Letter: Hearing awareness
Did you know that you can permanently lose your hearing from exposure to loud noise?
Thirty-six million Americans have hearing loss. One in three developed their hearing loss as a result of exposure to noise. This May, Better Hearing Month, audiologists across the nation are encouraging Americans to protect their hearing by:
• Wearing hearing protection when around sounds louder than 85dB for a long period of time.
• Turning down the volume when listening to the radio, the TV, MP3 player or anything through ear buds and headphones.
• Walking away from loud noise.
Noise-induced hearing loss is caused by damage to the hair cells that are found in our inner ear. Hair cells are small sensory cells that convert the sounds we hear into electrical signals that travel to the brain. Once damaged, our hair cells cannot grow back, causing permanent hearing loss.

──────────────────────────────

* _TASK INSTRUCTIONS_:
A. Decide whether each statement agrees with the letter on hearing awareness, and answer yes or no for each with the deciding words of the letter quoted exactly: (i) one in three Americans with hearing loss developed it through exposure to noise; (ii) damaged hair cells in the inner ear can regrow over time; (iii) audiologists advise wearing hearing protection around any sound louder than 70dB.
B. Write the next part of the letter on hearing awareness, picking up after its final sentence.
The rows that follow are not required for any of the work here.

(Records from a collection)
──────────────────────────────

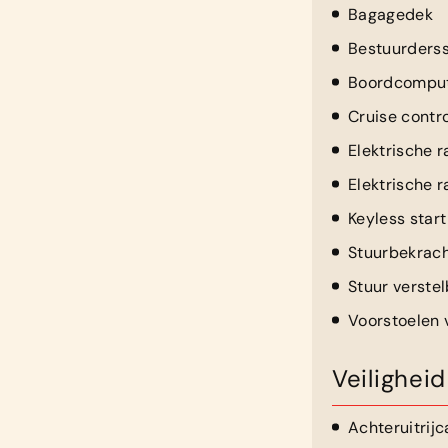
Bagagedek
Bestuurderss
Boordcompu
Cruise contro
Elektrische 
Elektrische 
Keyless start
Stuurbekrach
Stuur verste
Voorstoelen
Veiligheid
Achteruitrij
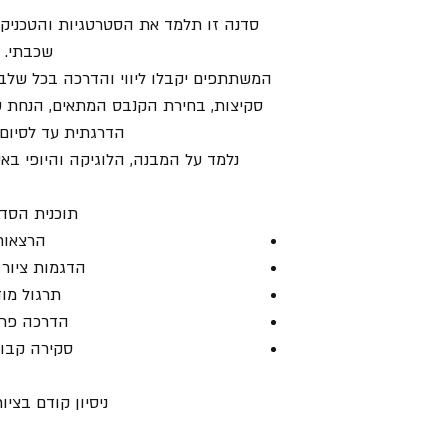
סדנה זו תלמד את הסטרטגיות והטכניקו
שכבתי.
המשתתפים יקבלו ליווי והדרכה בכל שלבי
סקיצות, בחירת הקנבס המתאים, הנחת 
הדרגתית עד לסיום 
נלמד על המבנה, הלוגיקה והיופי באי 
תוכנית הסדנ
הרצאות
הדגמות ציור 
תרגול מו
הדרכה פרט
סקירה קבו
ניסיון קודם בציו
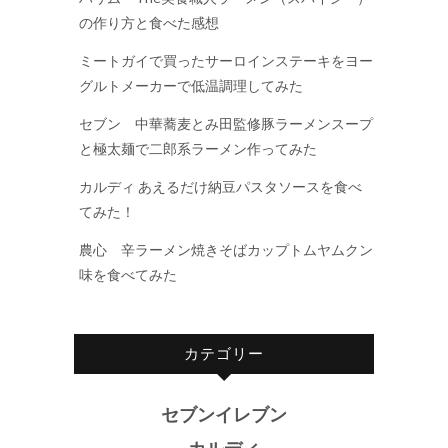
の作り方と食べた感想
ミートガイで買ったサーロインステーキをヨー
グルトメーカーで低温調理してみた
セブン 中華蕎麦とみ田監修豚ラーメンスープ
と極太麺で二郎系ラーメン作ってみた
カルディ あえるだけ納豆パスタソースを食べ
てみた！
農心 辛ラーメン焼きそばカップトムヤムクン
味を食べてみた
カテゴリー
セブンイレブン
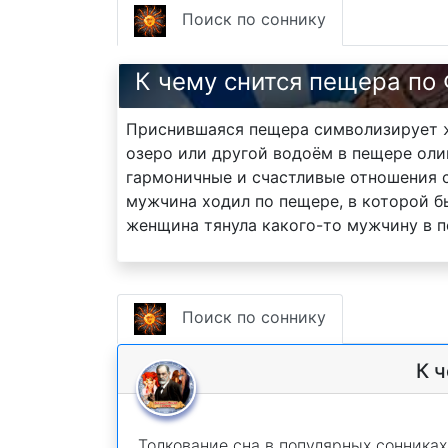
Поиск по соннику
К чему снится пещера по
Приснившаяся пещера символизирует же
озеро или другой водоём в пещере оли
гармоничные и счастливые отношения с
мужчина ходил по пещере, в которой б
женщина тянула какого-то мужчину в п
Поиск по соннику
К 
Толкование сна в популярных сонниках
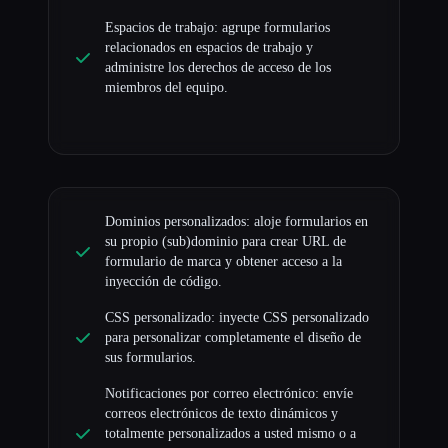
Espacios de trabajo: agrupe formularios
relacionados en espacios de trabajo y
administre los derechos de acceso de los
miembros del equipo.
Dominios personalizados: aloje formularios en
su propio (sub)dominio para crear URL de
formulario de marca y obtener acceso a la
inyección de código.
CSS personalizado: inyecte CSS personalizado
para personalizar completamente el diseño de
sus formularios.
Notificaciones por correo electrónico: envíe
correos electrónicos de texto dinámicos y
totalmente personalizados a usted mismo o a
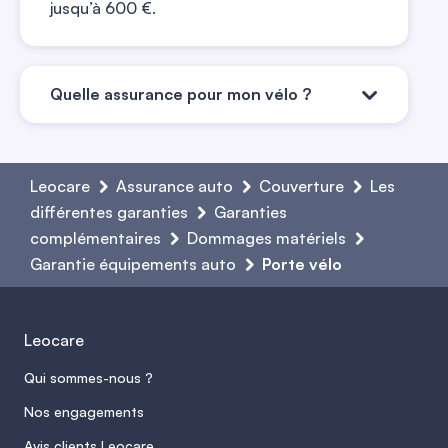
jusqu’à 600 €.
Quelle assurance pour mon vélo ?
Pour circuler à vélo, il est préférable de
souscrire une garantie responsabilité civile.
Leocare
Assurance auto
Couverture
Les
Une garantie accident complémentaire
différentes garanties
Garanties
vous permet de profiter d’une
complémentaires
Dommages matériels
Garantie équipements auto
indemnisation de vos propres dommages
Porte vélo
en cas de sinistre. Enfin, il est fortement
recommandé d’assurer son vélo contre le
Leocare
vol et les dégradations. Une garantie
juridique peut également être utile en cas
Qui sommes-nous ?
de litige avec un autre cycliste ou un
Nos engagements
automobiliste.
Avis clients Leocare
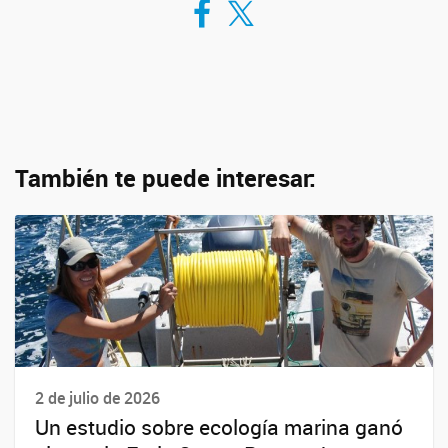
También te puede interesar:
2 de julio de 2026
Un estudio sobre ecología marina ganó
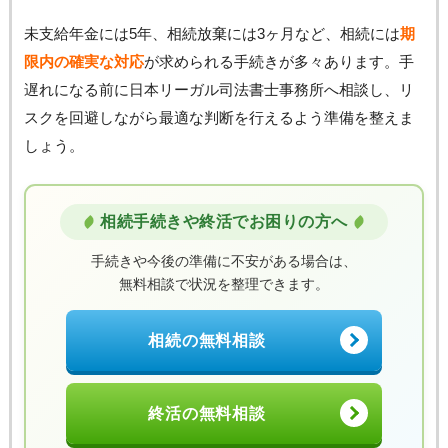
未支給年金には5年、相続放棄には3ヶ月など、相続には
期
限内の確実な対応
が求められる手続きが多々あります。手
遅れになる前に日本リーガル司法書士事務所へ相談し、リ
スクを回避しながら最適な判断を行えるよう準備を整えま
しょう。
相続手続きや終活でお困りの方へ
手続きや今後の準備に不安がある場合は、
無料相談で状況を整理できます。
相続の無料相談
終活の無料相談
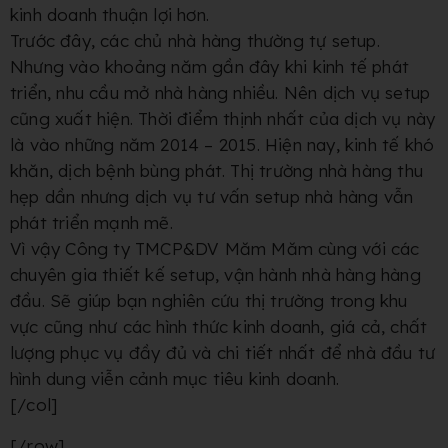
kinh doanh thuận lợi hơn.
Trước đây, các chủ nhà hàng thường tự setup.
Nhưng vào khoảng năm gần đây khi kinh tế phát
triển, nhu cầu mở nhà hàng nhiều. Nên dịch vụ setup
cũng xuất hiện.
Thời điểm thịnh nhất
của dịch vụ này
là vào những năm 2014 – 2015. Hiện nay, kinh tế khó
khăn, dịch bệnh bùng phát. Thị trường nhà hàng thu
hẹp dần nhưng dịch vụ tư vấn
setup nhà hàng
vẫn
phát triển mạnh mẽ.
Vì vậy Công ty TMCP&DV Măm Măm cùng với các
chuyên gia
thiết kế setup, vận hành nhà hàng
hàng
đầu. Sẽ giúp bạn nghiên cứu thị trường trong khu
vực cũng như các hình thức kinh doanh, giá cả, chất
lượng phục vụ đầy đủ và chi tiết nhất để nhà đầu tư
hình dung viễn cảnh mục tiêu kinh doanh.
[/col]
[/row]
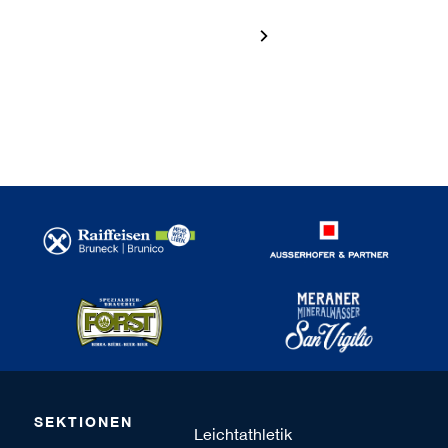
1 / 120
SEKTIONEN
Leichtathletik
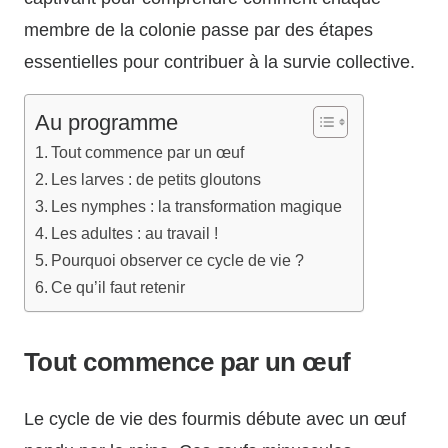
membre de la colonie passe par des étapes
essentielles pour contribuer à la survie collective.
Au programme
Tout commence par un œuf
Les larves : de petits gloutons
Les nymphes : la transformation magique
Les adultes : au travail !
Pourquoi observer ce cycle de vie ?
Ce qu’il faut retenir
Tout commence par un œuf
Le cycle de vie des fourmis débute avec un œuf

──────────────────────────────

* _EXERCISE ANSWERS_:
A.
(i) Yes: "One in three developed their hearing loss as a result of exposure to noise."
(ii) No: "Once damaged, our hair cells cannot grow back, causing permanent hearing loss."
(iii) No: "Wearing hearing protection when around sounds louder than 85dB for a long period of time."

B.
Although hearing problems are commonly associated with the normal aging process, more than half of all hearing-impaired people are younger than 65. With the increased use of personal music players (MP3s) and earbuds, the number of Americans experiencing hearing loss at a younger age is growing.
The loudness of sound is measured in units called decibels. Noise-induced hearing loss can be caused by prolonged exposure to any loud noise over 85 (dB), such as concerts, sporting events, lawnmowers, fireworks, gunshots, custom car stereos at full volume and more. A brief exposure to a very intense sound, such as a gun shot near the ear, can also damage your hearing.
Hearing impairment not only affects your ability to understand speech but it also has a negative impact on your social and emotional well-being. If you suspect you may have hearing loss, make an appointment to see an audiologist. He or she will perform a hearing test to determine the type and severity of hearing loss you may have.